And, to prove the truth of what I said, I showed her the sachet over my heart containing his rose.

“It’s perfectly wonderfull,” Jane said, in an awed tone. “You beat anything I’ve ever known for Adventures. You are the tipe men like, for one thing. But there is one thing I could not stand, in your place—having to know that he is making love to the heroine every evening and twice on Wednesdays and—Bab, this is Wednesday!”

I glansed at my wrist watch. It was but to o’clock. Instantly, dear Dairy, I became conscious of a dual going on within me, between love and duty. Should I do as instructed and see him no more, thus crushing my inclination under the iron heal of Resolution? Or should I cast my Parents to the winds, and go?

Which?

At last I desided to leave it to Jane. I observed:

“I’m forbiden to try to see him. But I darsay, if you bought some theater tickets and did not say what the play was, and we went and it happened to be his, it would not be my fault, would it?”

I cannot recall her reply, or much more, except that I waited in a Pharmasy, and Jane went out, and came back and took me by the arm.
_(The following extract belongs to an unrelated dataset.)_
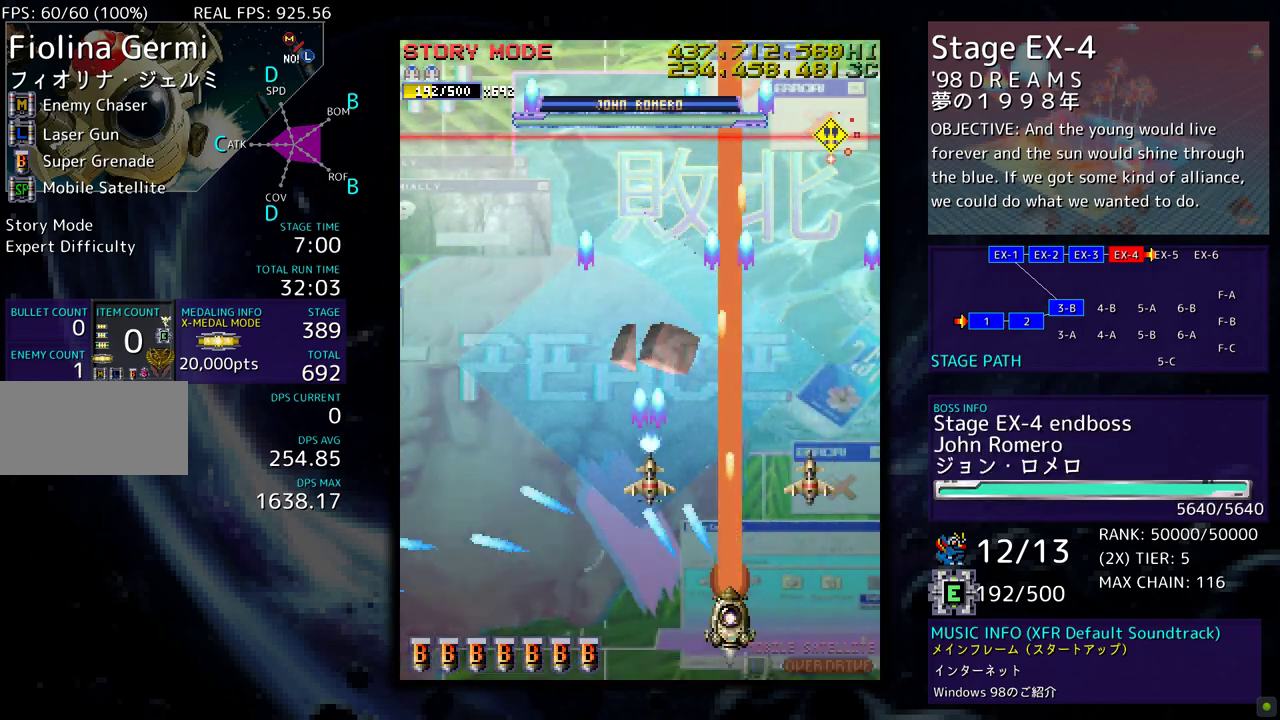
{"buttons": [], "events": [[17, "DPAD_LEFT", "down"], [50, "DPAD_DOWN", "up"], [383, "DPAD_UP", "down"], [400, "DPAD_LEFT", "up"], [417, "DPAD_UP", "up"]]}
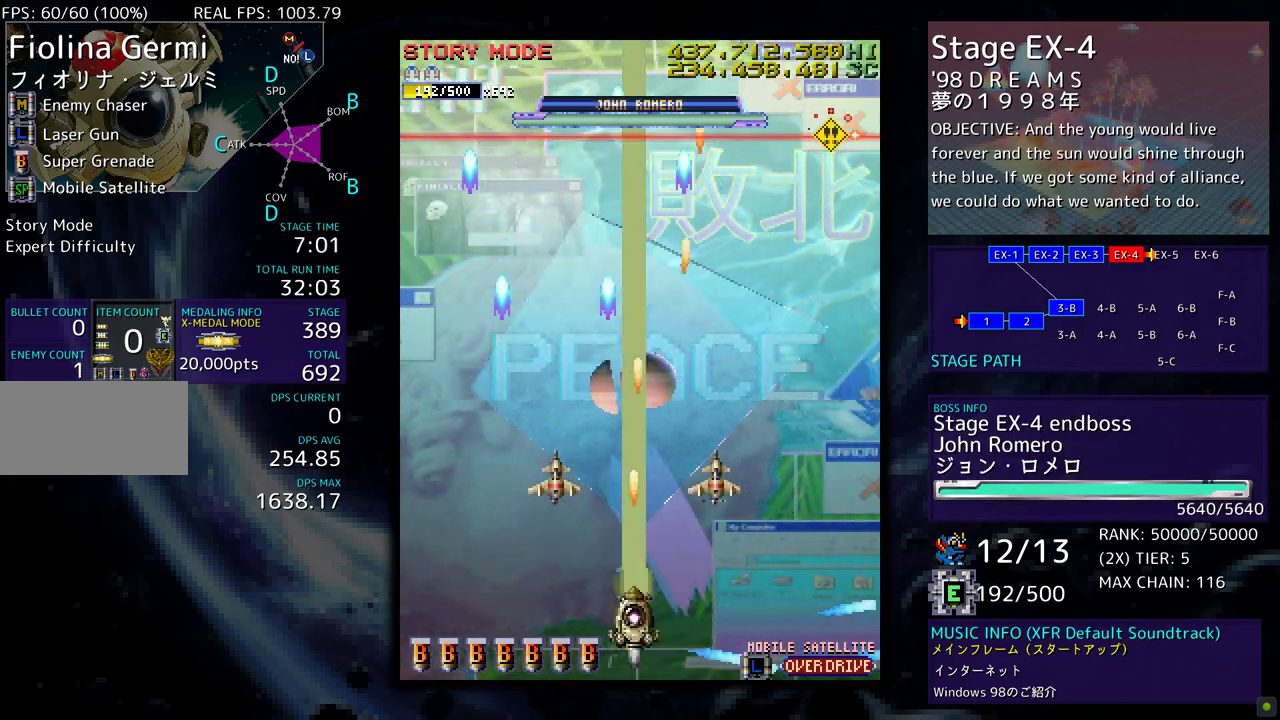
{"buttons": [], "events": [[133, "DPAD_DOWN", "down"], [283, "DPAD_DOWN", "up"]]}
“We’re going to the matinee, Bab,” she said. “I’ll not tell you which one, because it’s to be a surprize.” She squeazed my arm. “First row,” she whispered.

I shall draw a Veil over my feelings. Jane bought some chocolates to take along, but I could eat none. I was thirsty, but not hungry. And my cold was pretty bad, to.

So we went in, and the curtain went up. When Adrian saw me, in the front row, he smiled although in the midst of a serious speach about the world oweing him a living. And Jane was terrably excited.